This relative debility is, at the same time, more apparent to the stockholders than to their customers. The superstructure and “plant” of the Erie has lately stood interested inspection from abroad with great credit, and that of the Great Western is unexceptionable. The vote of travelers may be safely allotted to the broad gauge. They have more elbow room. The carriages attain the requisite width without unpleasantly, not to say dangerously, overhanging the centre of gravity; and, other things equal, the movement is steadier. Nor is the financial aspect of the question apt to impress gloomily the tourist as he enters the Paddington station and looks around at its blaze of polychrome and richness of decoration generally.
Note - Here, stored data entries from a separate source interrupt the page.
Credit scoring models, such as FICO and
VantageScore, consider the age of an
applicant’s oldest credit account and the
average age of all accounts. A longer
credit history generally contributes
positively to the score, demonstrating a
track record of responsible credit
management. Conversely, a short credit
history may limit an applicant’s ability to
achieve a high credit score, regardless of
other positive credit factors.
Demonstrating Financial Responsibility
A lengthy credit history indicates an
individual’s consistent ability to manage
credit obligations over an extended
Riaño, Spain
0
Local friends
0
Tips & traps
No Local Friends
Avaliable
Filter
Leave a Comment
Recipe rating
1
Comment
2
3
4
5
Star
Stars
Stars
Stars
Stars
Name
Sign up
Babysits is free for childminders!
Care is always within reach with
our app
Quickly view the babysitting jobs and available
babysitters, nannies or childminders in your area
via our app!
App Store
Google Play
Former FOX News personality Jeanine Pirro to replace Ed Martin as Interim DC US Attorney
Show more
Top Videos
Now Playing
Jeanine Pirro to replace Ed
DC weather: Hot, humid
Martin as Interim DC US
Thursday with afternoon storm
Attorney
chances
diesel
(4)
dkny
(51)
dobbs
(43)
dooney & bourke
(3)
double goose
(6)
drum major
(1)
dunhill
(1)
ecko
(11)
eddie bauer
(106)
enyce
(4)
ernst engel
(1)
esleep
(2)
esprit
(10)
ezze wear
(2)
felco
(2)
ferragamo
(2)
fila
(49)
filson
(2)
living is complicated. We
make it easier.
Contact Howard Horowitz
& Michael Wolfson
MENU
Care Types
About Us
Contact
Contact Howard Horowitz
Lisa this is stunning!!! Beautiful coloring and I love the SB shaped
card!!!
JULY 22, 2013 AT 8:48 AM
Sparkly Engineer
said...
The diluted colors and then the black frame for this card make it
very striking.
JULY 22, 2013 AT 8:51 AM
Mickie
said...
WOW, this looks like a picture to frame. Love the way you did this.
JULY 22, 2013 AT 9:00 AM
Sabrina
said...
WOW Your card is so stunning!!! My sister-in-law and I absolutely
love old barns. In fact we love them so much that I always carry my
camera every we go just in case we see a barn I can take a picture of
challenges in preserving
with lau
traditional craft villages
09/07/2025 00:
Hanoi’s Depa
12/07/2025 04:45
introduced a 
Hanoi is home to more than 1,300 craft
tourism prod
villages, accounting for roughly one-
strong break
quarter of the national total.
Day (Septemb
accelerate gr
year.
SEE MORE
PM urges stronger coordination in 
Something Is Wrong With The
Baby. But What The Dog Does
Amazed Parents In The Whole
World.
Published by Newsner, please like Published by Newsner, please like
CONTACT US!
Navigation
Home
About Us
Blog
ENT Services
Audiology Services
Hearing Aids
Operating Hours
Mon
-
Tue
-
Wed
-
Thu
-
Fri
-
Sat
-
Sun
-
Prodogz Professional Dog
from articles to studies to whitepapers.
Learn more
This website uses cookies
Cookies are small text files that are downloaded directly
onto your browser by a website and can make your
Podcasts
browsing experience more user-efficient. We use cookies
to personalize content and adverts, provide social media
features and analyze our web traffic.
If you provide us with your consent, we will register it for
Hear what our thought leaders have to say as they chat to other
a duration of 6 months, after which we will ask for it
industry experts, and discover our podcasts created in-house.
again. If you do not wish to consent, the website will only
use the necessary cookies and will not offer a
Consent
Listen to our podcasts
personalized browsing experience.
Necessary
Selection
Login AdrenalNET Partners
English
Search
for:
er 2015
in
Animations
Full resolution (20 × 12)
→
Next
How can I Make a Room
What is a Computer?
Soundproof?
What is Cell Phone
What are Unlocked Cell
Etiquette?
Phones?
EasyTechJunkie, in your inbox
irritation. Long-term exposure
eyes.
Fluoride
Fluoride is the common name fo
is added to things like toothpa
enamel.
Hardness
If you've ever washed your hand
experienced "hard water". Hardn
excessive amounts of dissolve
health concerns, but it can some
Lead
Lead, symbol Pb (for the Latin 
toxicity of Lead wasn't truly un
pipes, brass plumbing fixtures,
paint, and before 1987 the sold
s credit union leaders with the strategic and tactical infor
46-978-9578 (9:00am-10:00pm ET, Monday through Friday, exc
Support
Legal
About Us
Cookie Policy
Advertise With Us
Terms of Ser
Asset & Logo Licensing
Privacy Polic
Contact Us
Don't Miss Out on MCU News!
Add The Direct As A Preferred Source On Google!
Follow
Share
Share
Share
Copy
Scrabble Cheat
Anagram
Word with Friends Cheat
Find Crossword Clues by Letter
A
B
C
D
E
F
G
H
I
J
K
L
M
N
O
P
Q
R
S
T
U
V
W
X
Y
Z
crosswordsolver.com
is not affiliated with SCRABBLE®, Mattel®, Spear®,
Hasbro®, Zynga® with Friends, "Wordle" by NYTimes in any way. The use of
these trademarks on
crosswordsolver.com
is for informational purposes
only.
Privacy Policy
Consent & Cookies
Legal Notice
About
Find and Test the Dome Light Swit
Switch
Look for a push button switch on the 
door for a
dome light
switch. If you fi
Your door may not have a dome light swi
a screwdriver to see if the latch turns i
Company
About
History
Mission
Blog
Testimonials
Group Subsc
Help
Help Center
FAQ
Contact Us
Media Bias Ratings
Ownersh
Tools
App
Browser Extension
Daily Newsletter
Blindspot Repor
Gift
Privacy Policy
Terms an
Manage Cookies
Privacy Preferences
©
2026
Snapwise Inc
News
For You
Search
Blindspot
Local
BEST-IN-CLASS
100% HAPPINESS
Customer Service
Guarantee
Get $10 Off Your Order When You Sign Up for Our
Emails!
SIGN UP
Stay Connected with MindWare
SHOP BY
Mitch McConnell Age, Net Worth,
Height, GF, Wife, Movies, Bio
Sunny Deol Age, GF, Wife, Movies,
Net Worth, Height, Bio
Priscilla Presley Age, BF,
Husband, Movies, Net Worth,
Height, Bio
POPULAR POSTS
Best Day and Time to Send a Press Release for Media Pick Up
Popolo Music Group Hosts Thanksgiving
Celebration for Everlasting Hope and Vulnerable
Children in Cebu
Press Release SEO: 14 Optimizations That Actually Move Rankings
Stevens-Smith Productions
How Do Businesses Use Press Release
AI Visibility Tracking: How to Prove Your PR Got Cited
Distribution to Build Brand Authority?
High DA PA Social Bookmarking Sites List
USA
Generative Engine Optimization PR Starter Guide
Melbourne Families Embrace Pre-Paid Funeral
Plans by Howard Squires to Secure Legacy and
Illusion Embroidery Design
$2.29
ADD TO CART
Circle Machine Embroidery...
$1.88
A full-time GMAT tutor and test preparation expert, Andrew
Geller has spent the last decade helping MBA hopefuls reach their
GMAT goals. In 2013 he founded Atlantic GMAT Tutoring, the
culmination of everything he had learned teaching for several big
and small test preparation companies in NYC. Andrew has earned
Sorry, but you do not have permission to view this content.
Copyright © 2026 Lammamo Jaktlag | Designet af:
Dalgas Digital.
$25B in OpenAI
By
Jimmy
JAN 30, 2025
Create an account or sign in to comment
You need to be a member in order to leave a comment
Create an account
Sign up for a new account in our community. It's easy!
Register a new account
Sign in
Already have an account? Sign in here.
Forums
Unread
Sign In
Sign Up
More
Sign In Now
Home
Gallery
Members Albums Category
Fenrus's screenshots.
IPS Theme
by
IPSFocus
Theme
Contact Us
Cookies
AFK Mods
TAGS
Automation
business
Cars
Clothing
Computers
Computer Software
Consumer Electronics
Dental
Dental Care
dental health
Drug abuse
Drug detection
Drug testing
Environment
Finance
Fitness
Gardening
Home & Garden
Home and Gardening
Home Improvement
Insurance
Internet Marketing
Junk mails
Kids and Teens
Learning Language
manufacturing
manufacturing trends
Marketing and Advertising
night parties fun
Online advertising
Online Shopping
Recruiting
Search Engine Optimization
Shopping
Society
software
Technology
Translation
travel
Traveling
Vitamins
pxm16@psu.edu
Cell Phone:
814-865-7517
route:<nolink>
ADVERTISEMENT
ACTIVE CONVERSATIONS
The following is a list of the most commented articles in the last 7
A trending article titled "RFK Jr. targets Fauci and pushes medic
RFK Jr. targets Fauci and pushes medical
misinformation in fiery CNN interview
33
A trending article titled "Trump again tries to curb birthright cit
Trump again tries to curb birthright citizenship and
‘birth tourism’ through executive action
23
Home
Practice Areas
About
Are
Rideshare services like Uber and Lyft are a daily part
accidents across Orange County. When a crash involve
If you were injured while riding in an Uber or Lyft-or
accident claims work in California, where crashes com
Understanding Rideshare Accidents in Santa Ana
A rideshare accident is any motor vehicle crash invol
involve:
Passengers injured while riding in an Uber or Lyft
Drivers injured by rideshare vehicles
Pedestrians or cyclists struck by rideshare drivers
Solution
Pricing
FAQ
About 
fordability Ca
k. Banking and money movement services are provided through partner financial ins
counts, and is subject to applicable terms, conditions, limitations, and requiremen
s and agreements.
As the coach doors are slammed upon you, the guard steps into his “van,” the vast drivers, taller than your head plus the regulation stove-pipe, slowly begin their whirl, and you roll majestically forth through a long file of liveried servants of the company, drawn up or in action on the platform, the sensation of patronizing a poverty-stricken corporation is by no means likely to harass you. You cease to realize that the Napoleon of engineers, Monsieur Brunel, made a disastrous mistake in the design of this splendid highway, and that, as some will have it, it was his Moscow. His error, if one there was, existed only in the selection of the width of track. Whatever the demerits of the design in that one particular, the execution is in all above praise. The road was his pet. Once finished, it was his delight, as with the breeder of a fine horse, to mount it and try its mettle. Over and again would he occupy the footboard between London and Bristol, and rejoice as a strong man in running his race at close to seventy miles an hour. He and Stephenson were capital types of the Gaul and Briton, striving side by side on the same field, as it will be good for the world that they should ever do.
[Illustration: Morton church.]
Combats of another character—in fact, of two other characters—recur to our reflections as we find that we have shuffled off the coil of bricks and mortar and are rattling across Wormwood Scrubs. More fortunate than some who have been there before us, we have no call to alight. Calls to this ancient field of glory, whether symbolized by the gentlemanly pistol or the plebeian fist, have ceased to be in vogue. Dueling and boxing are both frowned down effectually, one by public opinion and the other by the police. It is only of late years that they finally succumbed to those twin discouragers; but it seems altogether improbable that the ordeal by combat in either shape will again come to the surface in a land where tilting-spear and quarter-staff were of old so rife. In France chivalry still asserts, in a feeble way, the privilege of winking and holding out its iron, and refuses to be comforted with a suit for damages.